Informationen, Unterhaltung und Genüssliches zur Seniorenfeier

Seniorenfeier der Stadt Römhild im Vereinsheim der Römhilder Karnevalsgesellschaft

Geht man von geäußerten Meinungen, manchen Gesprächen und der allgemeinen Saalstimmung aus, dann dürfte es für die mehr als 300 Rentnerinnen und Rentner ein unterhaltsamer und vergnüglicher Mittwochnachmittag im September gewesen sein. Bei zunächst Kaffee und Kuchen sowie Getränken auf den Tischen begrüßte Bürgermeister Heiko Bartholomäus alle Anwesenden aus den 14 Ortsteilen der Stadt. Und da sich gerade auch die älteren Bürger für das Geschehen in der Stadt und ihren Ortsteilen interessieren, ist es längst zur Tradition geworden, sie über das aktuelle Geschehen zu informieren. 
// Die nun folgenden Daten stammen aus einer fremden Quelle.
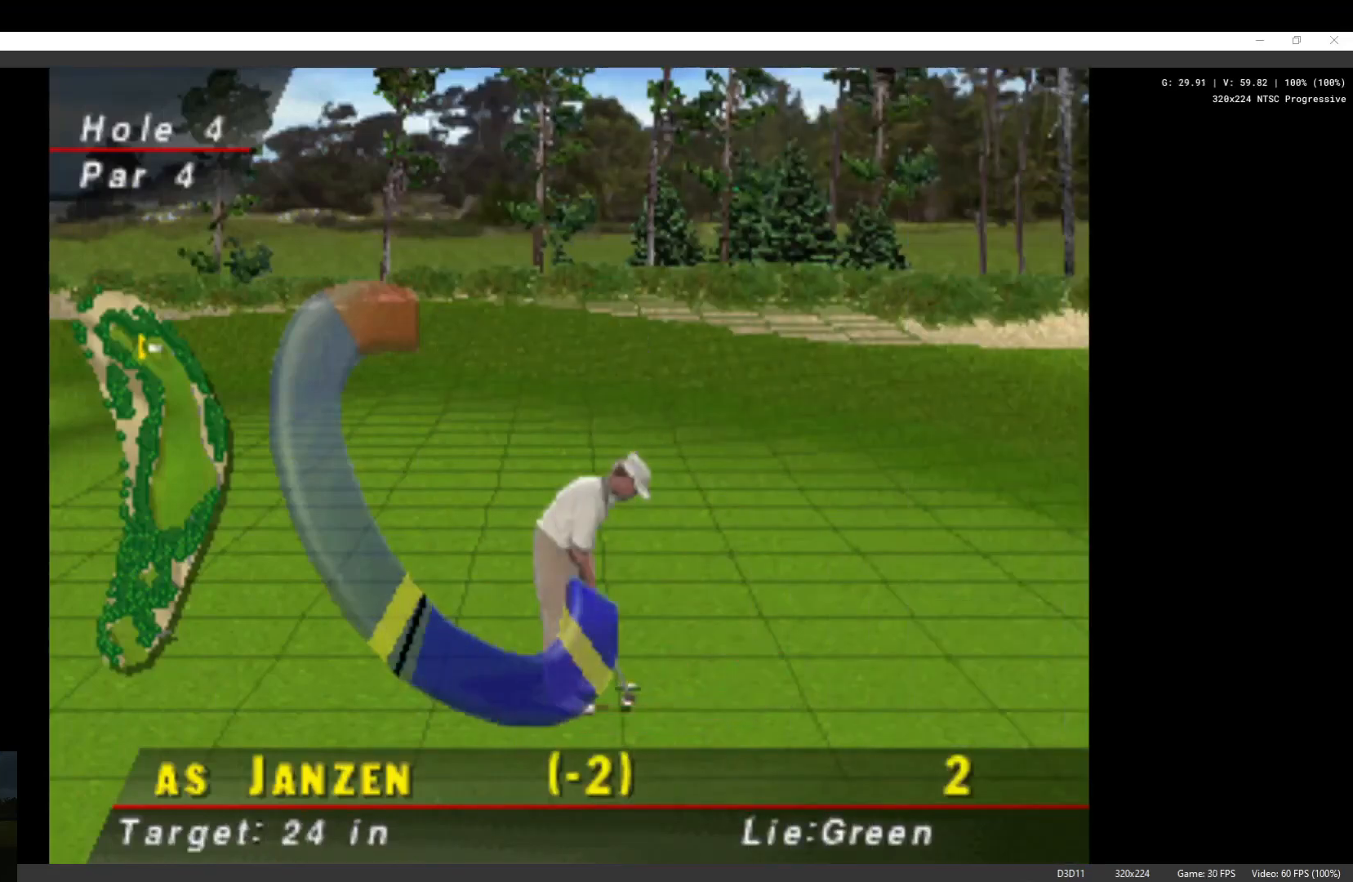
{"buttons": ["X"], "left_stick": "center", "right_stick": "center", "events": [[500, "X", "down"]]}
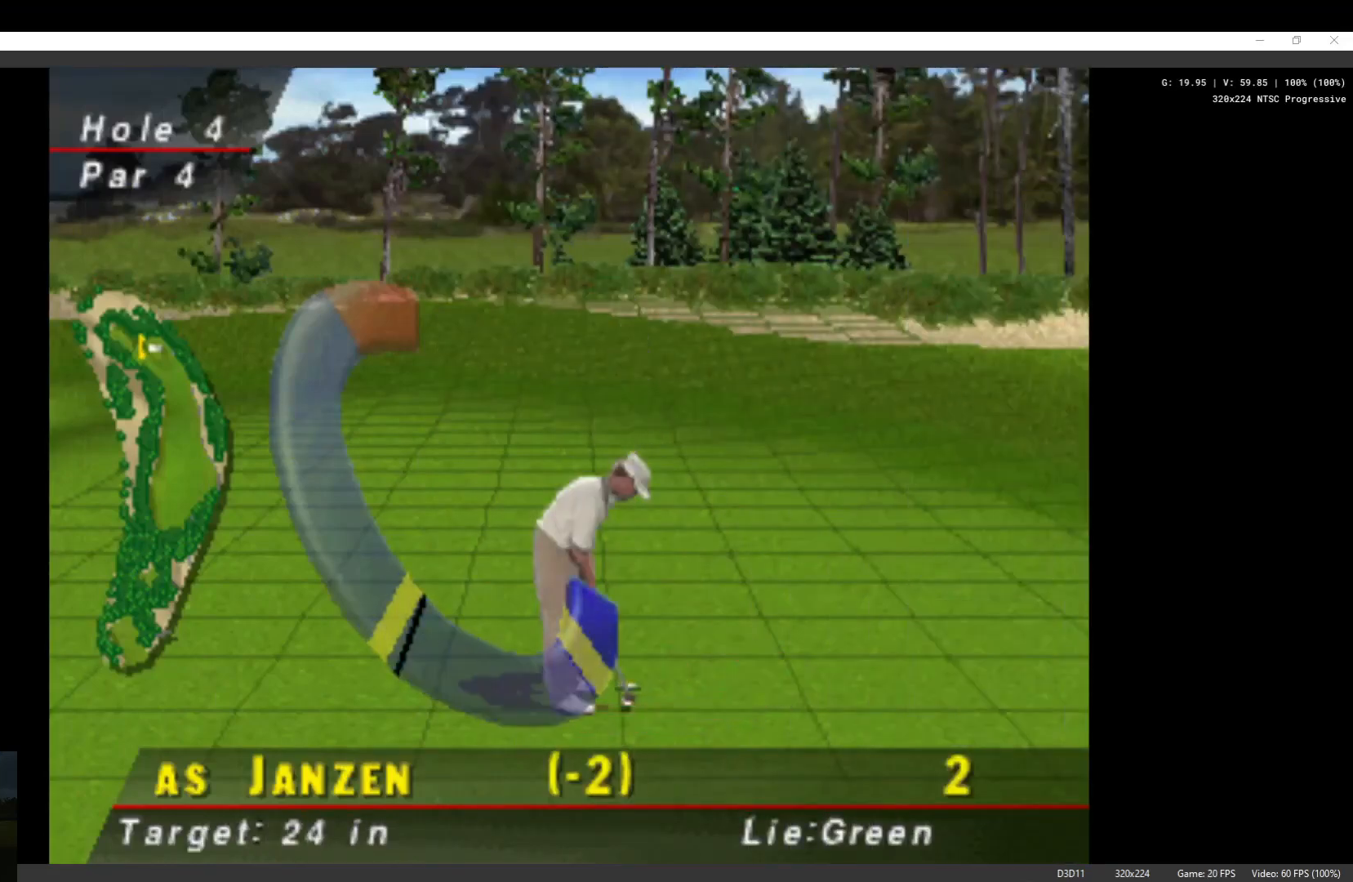
{"buttons": [], "left_stick": "center", "right_stick": "center", "events": [[200, "X", "up"]]}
  Wenn auch der Weg der Einwohner nicht allzu oft in die Stadtverwaltung führt, so war es für die meisten informativ, zu wissen, wer für welche Aufgaben in der Stadtverwaltung zuständig ist, aus welchen Ortsteilen er kommt und welche Stadträtin oder Stadtrat sich in das aktuelle Geschehen einbringt. Der eine oder die andere mag es nicht mehr so genau im Gedächtnis haben, deshalb stellte Heiko Bartholomäus die Stadträte, die ja auch die Ansprechpartner in den Ortsteilen sein sollen, einmal namentlich mit Bild vor. Dazu seinen Mitarbeiterstab in der Stadtverwaltung, vom Einwohnermeldeamt, über die Kämmerei oder das Bauamt bis zum Ordnungsamt oder den Mitarbeitern im Bauhof. 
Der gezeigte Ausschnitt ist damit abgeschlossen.